Il 6 marzo, data prevista per il ritorno in Belgio, ha ritirato gli oggetti presso la stazione di polizia di Longport, situata vicino al sito dell’Eurotunnel a Folkestone.
Le ragioni di questa orrenda esperienza che ha lasciato traumatizzati Martin Banks e la sua famiglia rimangono inspiegabili e non spiegate dalle autorità britanniche.
Cosa c’è dietro tutto questo?
La privazione della libertà per sei ore di un noto giornalista britannico residente a Bruxelles è un tentativo estremamente grave di limitare la libertà dei media e dei giornalisti, tanto più che il suo laptop è stato confiscato per sette giorni.
Si può ragionevolmente supporre che le autorità britanniche abbiano avuto accesso a tutte le sue fonti di informazione e abbiano fatto una copia di questo prezioso materiale. Anche la vita privata della sua famiglia è stata gravemente violata.

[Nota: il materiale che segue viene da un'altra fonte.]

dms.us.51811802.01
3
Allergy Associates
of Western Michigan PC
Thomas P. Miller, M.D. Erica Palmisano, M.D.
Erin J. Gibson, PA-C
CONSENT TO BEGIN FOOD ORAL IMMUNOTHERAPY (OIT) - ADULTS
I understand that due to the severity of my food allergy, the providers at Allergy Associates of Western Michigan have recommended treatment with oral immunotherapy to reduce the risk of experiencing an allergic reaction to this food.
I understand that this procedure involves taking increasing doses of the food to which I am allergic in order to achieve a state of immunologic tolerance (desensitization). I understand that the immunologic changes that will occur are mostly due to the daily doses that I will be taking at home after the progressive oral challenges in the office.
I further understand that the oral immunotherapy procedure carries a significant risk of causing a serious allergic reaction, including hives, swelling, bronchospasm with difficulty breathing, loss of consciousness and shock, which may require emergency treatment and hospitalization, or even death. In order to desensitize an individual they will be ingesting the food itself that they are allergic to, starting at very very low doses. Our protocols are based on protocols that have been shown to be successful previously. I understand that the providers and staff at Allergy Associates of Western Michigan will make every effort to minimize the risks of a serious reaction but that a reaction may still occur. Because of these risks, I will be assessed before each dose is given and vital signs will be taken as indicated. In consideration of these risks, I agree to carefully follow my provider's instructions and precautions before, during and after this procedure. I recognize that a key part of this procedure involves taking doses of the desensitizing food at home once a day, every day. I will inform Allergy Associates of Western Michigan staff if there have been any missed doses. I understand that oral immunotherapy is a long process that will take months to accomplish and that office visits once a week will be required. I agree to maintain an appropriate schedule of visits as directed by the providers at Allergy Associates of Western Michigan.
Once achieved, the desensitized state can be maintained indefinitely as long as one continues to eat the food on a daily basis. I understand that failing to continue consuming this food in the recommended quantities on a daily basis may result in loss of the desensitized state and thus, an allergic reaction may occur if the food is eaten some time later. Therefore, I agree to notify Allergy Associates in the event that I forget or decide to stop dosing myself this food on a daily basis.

Si può anche sospettare che il suo computer e il suo cellulare potrebbero non essere più sicuri e che tutte le sue comunicazioni potrebbero essere registrate. Ci si può chiedere se, oltre a Martin Banks, non siano stati altri attori del mondo dei media europei ad essere presi di mira da questa operazione di polizia che sembrava essere stata attentamente premeditata e pianificata.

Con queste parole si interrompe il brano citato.